Mayor Michael A. Nutter cited the rating upgrade of the City of Philadelphia as further evidence that the City is making progress in managing its finances as the impact of the recent recession recedes.
“This announcement by S&P is great news for the City, for its citizens and businesses,” Mayor Nutter said. “It’s a validation of the steps we have taken and continue to take to maintain fiscal integrity while providing high quality services to citizens and better managing our government. It will help us save money when we go into the bond market.”
In the S&P release, issued yesterday, the rating agency noted, “The upgrade reflects Standard & Poor’s assessment of the city’s progress in eliminating a large general fund deficit in fiscal 2011 and projected fund surplus in fiscal 2012.”
While the City continues to face difficult fiscal challenges, Mayor Nutter praised the teamwork and collaboration of all the major decision makers involved in the City’s fiscal management.
“Managing the City’s finances has been a full city effort – City Council, the Administration and most importantly the taxpayers of Philadelphia who provided support for some very difficult decisions.
“We all appreciate that a highly respected rating agency is reaffirming our financial progress and the strong but difficult decisions we made in the early days of the Great Recession, which forced a series of tough choices, sometimes very controversial.

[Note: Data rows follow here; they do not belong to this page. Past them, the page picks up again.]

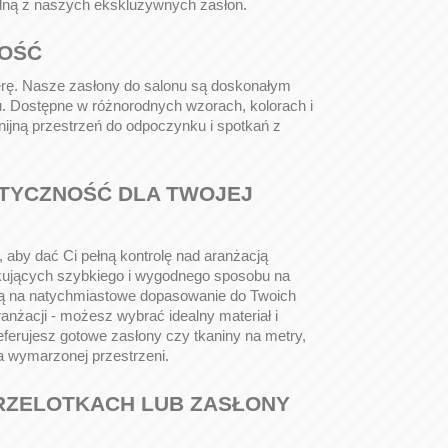
jedną z naszych ekskluzywnych zasłon.
NOŚĆ
ferę. Nasze zasłony do salonu są doskonałym
u. Dostępne w różnorodnych wzorach, kolorach i
nijną przestrzeń do odpoczynku i spotkań z
STYCZNOŚĆ DLA TWOJEJ
ry, aby dać Ci pełną kontrolę nad aranżacją
kujących szybkiego i wygodnego sposobu na
ją na natychmiastowe dopasowanie do Twoich
anżacji - możesz wybrać idealny materiał i
ferujesz gotowe zasłony czy tkaniny na metry,
a wymarzonej przestrzeni.
PRZELOTKACH LUB ZASŁONY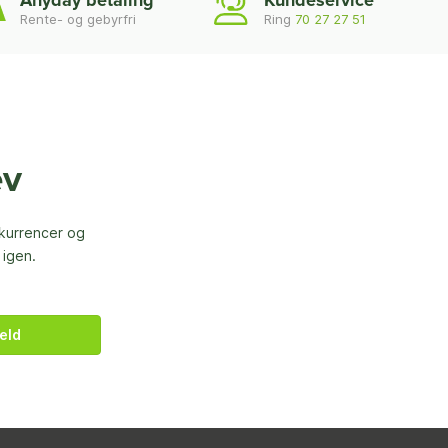
Anyday betaling
Kundeservice
Rente- og gebyrfri
Ring
70 27 27 51
ev
nkurrencer og
 igen.
eld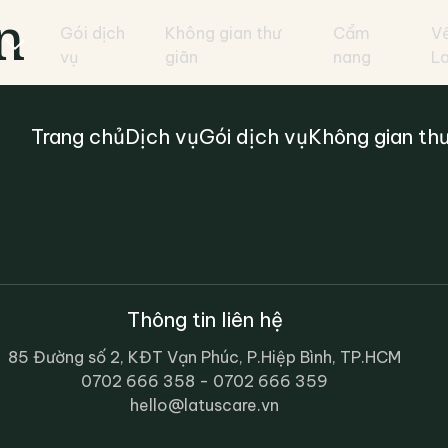
n
Gói dịch
Không gian thư
Cẩm
V
vụ
giãn
nang
L
Trang chủ
Dịch vụ
Gói dịch vụ
Không gian thư
Thông tin liên hệ
85 Đường số 2, KĐT Vạn Phúc, P.Hiệp Bình, TP.HCM
0702 666 358 - 0702 666 359
hello@latuscare.vn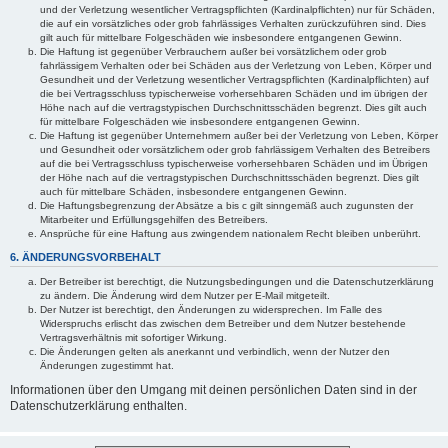
und der Verletzung wesentlicher Vertragspflichten (Kardinalpflichten) nur für Schäden,
die auf ein vorsätzliches oder grob fahrlässiges Verhalten zurückzuführen sind. Dies
gilt auch für mittelbare Folgeschäden wie insbesondere entgangenen Gewinn.
Die Haftung ist gegenüber Verbrauchern außer bei vorsätzlichem oder grob
fahrlässigem Verhalten oder bei Schäden aus der Verletzung von Leben, Körper und
Gesundheit und der Verletzung wesentlicher Vertragspflichten (Kardinalpflichten) auf
die bei Vertragsschluss typischerweise vorhersehbaren Schäden und im übrigen der
Höhe nach auf die vertragstypischen Durchschnittsschäden begrenzt. Dies gilt auch
für mittelbare Folgeschäden wie insbesondere entgangenen Gewinn.
Die Haftung ist gegenüber Unternehmern außer bei der Verletzung von Leben, Körper
und Gesundheit oder vorsätzlichem oder grob fahrlässigem Verhalten des Betreibers
auf die bei Vertragsschluss typischerweise vorhersehbaren Schäden und im Übrigen
der Höhe nach auf die vertragstypischen Durchschnittsschäden begrenzt. Dies gilt
auch für mittelbare Schäden, insbesondere entgangenen Gewinn.
Die Haftungsbegrenzung der Absätze a bis c gilt sinngemäß auch zugunsten der
Mitarbeiter und Erfüllungsgehilfen des Betreibers.
Ansprüche für eine Haftung aus zwingendem nationalem Recht bleiben unberührt.
6. ÄNDERUNGSVORBEHALT
Der Betreiber ist berechtigt, die Nutzungsbedingungen und die Datenschutzerklärung
zu ändern. Die Änderung wird dem Nutzer per E-Mail mitgeteilt.
Der Nutzer ist berechtigt, den Änderungen zu widersprechen. Im Falle des
Widerspruchs erlischt das zwischen dem Betreiber und dem Nutzer bestehende
Vertragsverhältnis mit sofortiger Wirkung.
Die Änderungen gelten als anerkannt und verbindlich, wenn der Nutzer den
Änderungen zugestimmt hat.
Informationen über den Umgang mit deinen persönlichen Daten sind in der
Datenschutzerklärung enthalten.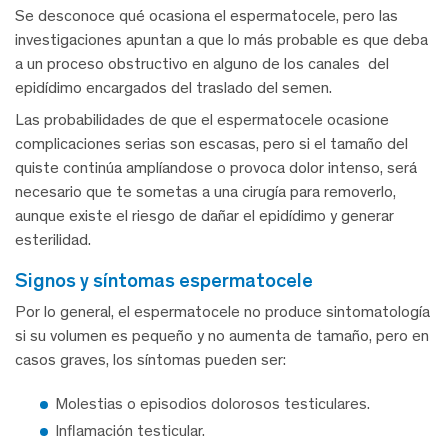
Se desconoce qué ocasiona el espermatocele, pero las
investigaciones apuntan a que lo más probable es que deba
a un proceso obstructivo en alguno de los canales del
epidídimo encargados del traslado del semen.
Las probabilidades de que el espermatocele ocasione
complicaciones serias son escasas, pero si el tamaño del
quiste continúa amplíandose o provoca dolor intenso, será
necesario que te sometas a una cirugía para removerlo,
aunque existe el riesgo de dañar el epidídimo y generar
esterilidad.
signos y síntomas espermatocele
Por lo general, el espermatocele no produce sintomatología
si su volumen es pequeño y no aumenta de tamaño, pero en
casos graves, los síntomas pueden ser:
Molestias o episodios dolorosos testiculares.
Inflamación testicular.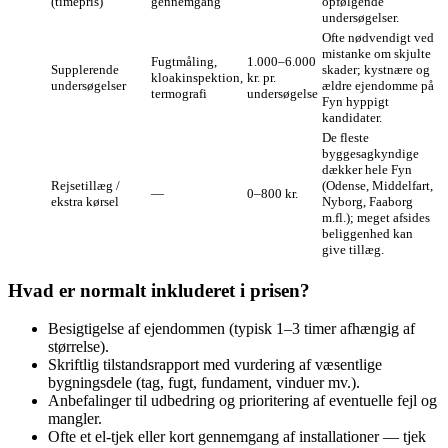
(timepris)
gennemgang
opfølgende
undersøgelser.
Ofte nødvendigt ved
mistanke om skjulte
Fugtmåling,
1.000–6.000
Supplerende
skader; kystnære og
kloakinspektion,
kr. pr.
undersøgelser
ældre ejendomme på
termografi
undersøgelse
Fyn hyppigt
kandidater.
De fleste
byggesagkyndige
dækker hele Fyn
Rejsetillæg /
(Odense, Middelfart,
—
0–800 kr.
ekstra kørsel
Nyborg, Faaborg
m.fl.); meget afsides
beliggenhed kan
give tillæg.
Hvad er normalt inkluderet i prisen?
Besigtigelse af ejendommen (typisk 1–3 timer afhængig af
størrelse).
Skriftlig tilstandsrapport med vurdering af væsentlige
bygningsdele (tag, fugt, fundament, vinduer mv.).
Anbefalinger til udbedring og prioritering af eventuelle fejl og
mangler.
Ofte et el‑tjek eller kort gennemgang af installationer — tjek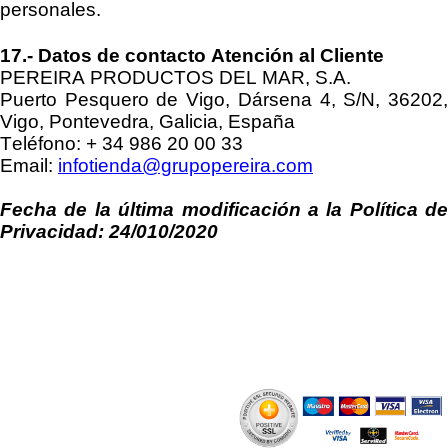
personales.
17
.
-
Datos de contacto Atención al Cliente
PEREIRA PRODUCTOS DEL MAR, S.A
.
Puerto Pesquero de Vigo, Dársena 4, S/N, 36202,
Vigo, Pontevedra, Galicia, España
Teléfono
:
+ 34
986 20 00 33
Email
:
infotienda@grupopereira.com
Fecha de la última modificación a la Política de
Privacidad:
24/010/2020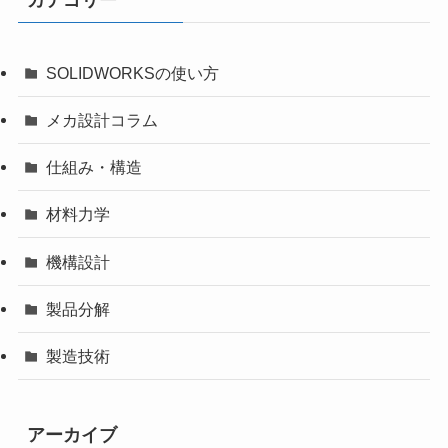
SOLIDWORKSの使い方
メカ設計コラム
仕組み・構造
材料力学
機構設計
製品分解
製造技術
アーカイブ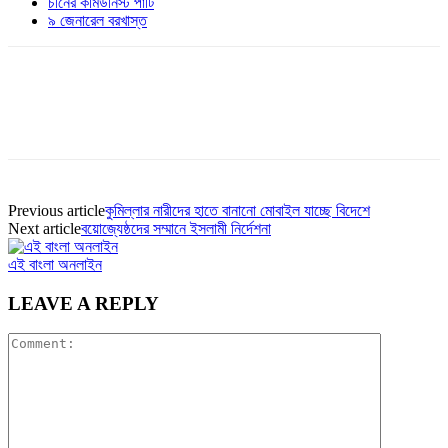
চীনের কমিউনিস্ট পার্টি
৯ জেনারেল বরখাস্ত
Previous article
কুমিল্লার নারীদের হাতে বানানো মোবাইল যাচ্ছে বিদেশে
Next article
বয়োজ্যেষ্ঠদের সম্মানে ইসলামী নির্দেশনা
এই বাংলা অনলাইন
LEAVE A REPLY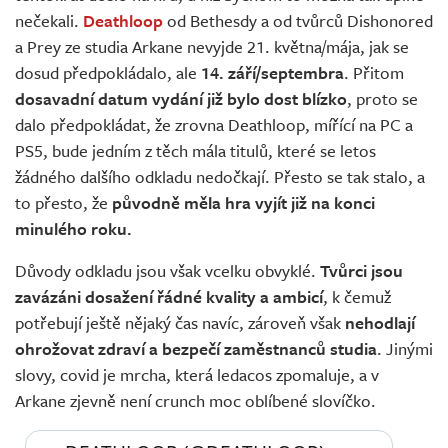
Živě
nečekali.
Deathloop
od Bethesdy a od tvůrců Dishonored
a Prey ze studia Arkane nevyjde 21. května/mája, jak se
dosud předpokládalo, ale
14. září/septembra
. Přitom
dosavadní datum vydání již bylo dost blízko
, proto se
dalo předpokládat, že zrovna Deathloop, mířící na PC a
PS5, bude jedním z těch mála titulů, které se letos
žádného dalšího odkladu nedočkají. Přesto se tak stalo, a
to přesto, že
původně měla hra vyjít již na konci
minulého roku.
Důvody odkladu jsou však vcelku obvyklé.
Tvůrci jsou
zavázáni dosažení řádné kvality a ambicí
, k čemuž
potřebují ještě nějaký čas navíc, zároveň však
nehodlají
ohrožovat zdraví a bezpečí zaměstnanců studia
. Jinými
slovy, covid je mrcha, která ledacos zpomaluje, a v
Arkane zjevně není crunch moc oblíbené slovíčko.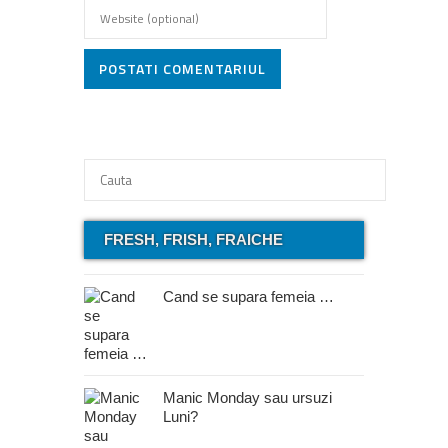
POSTATI COMENTARIUL
FRESH, FRISH, FRAICHE
Cand se supara femeia …
Manic Monday sau ursuzi
Luni?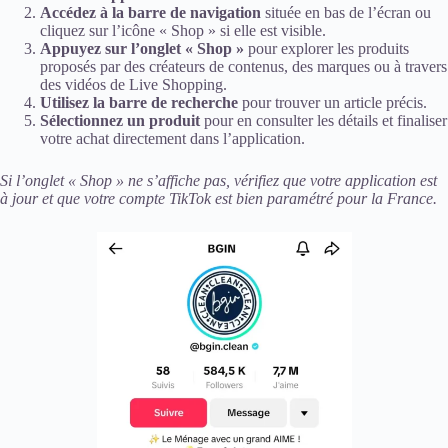
Accédez à la barre de navigation
située en bas de l’écran ou
cliquez sur l’icône « Shop » si elle est visible.
Appuyez sur l’onglet « Shop »
pour explorer les produits
proposés par des créateurs de contenus, des marques ou à travers
des vidéos de Live Shopping.
Utilisez la barre de recherche
pour trouver un article précis.
Sélectionnez un produit
pour en consulter les détails et finaliser
votre achat directement dans l’application.
Si l’onglet « Shop » ne s’affiche pas, vérifiez que votre application est
à jour et que votre compte TikTok est bien paramétré pour la France.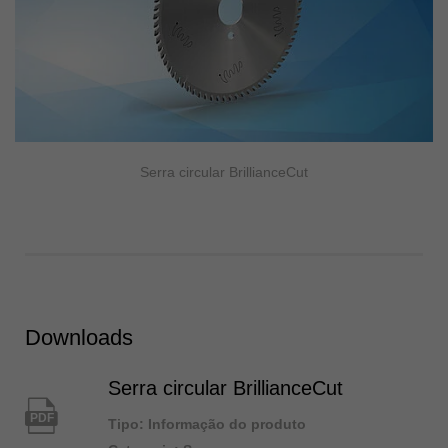
Serra circular BrillianceCut
Downloads
Serra circular BrillianceCut
PDF
Tipo: Informação do produto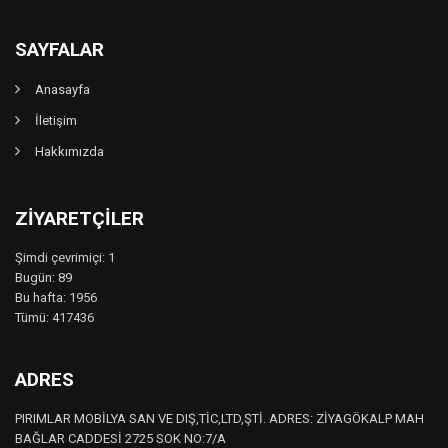
SAYFALAR
Anasayfa
İletişim
Hakkımızda
ZIYARETÇILER
Şimdi çevrimiçi: 1
Bugün: 89
Bu hafta: 1956
Tümü: 417436
ADRES
PIRIMLAR MOBİLYA SAN VE DIŞ,TİC,LTD,ŞTİ. ADRES: ZİYAGÖKALP MAH
BAĞLAR CADDESİ 2725 SOK NO:7/A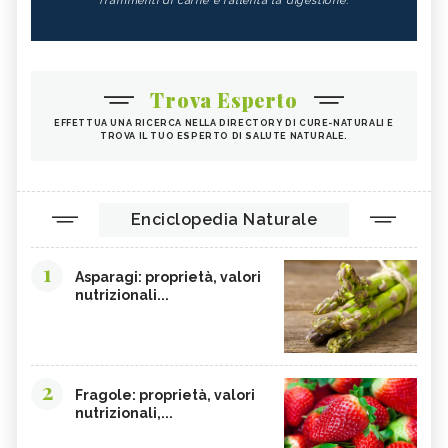
frammenti di carne e rallenta la digestione.
Trova Esperto
EFFETTUA UNA RICERCA NELLA DIRECTORY DI CURE-NATURALI E
TROVA IL TUO ESPERTO DI SALUTE NATURALE.
Enciclopedia Naturale
1
Asparagi: proprietà, valori
nutrizionali...
2
Fragole: proprietà, valori
nutrizionali,...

Our fundamental premise was and is to maintain fiscal integrity, preserve our core services, protect our vulnerable populations and do nothing to damage government and our ability to recover and make progress,” the Mayor said.
S&P credit analyst Nicole Ridberg noted in the release that if the economic recovery slows in the near future, “Philadelphia’s strong management practices will allow it to continue to take the necessary actions to address imbalances and balance its five-year plan.”
According to the S&P release, the rating upgrade also reflected S&P’s view that City possesses a “proactive administration that has taken action to rebalance operations during a difficult recession,” the fiscal oversight of the Pennsylvania Intergovernmental Cooperation Authority and the discipline required by maintaining a Five Year Planning process, and a diversified economy with resilient sectors like health care, higher education and services.
City Treasurer Nancy Winkler, who is responsible for managing and overseeing $3.7 billion in City general fund debt, said, “This upgrade confirms that the City is heading in the right direction. It recognizes the Administration’s hard work to keep the city on course for fiscal balance.”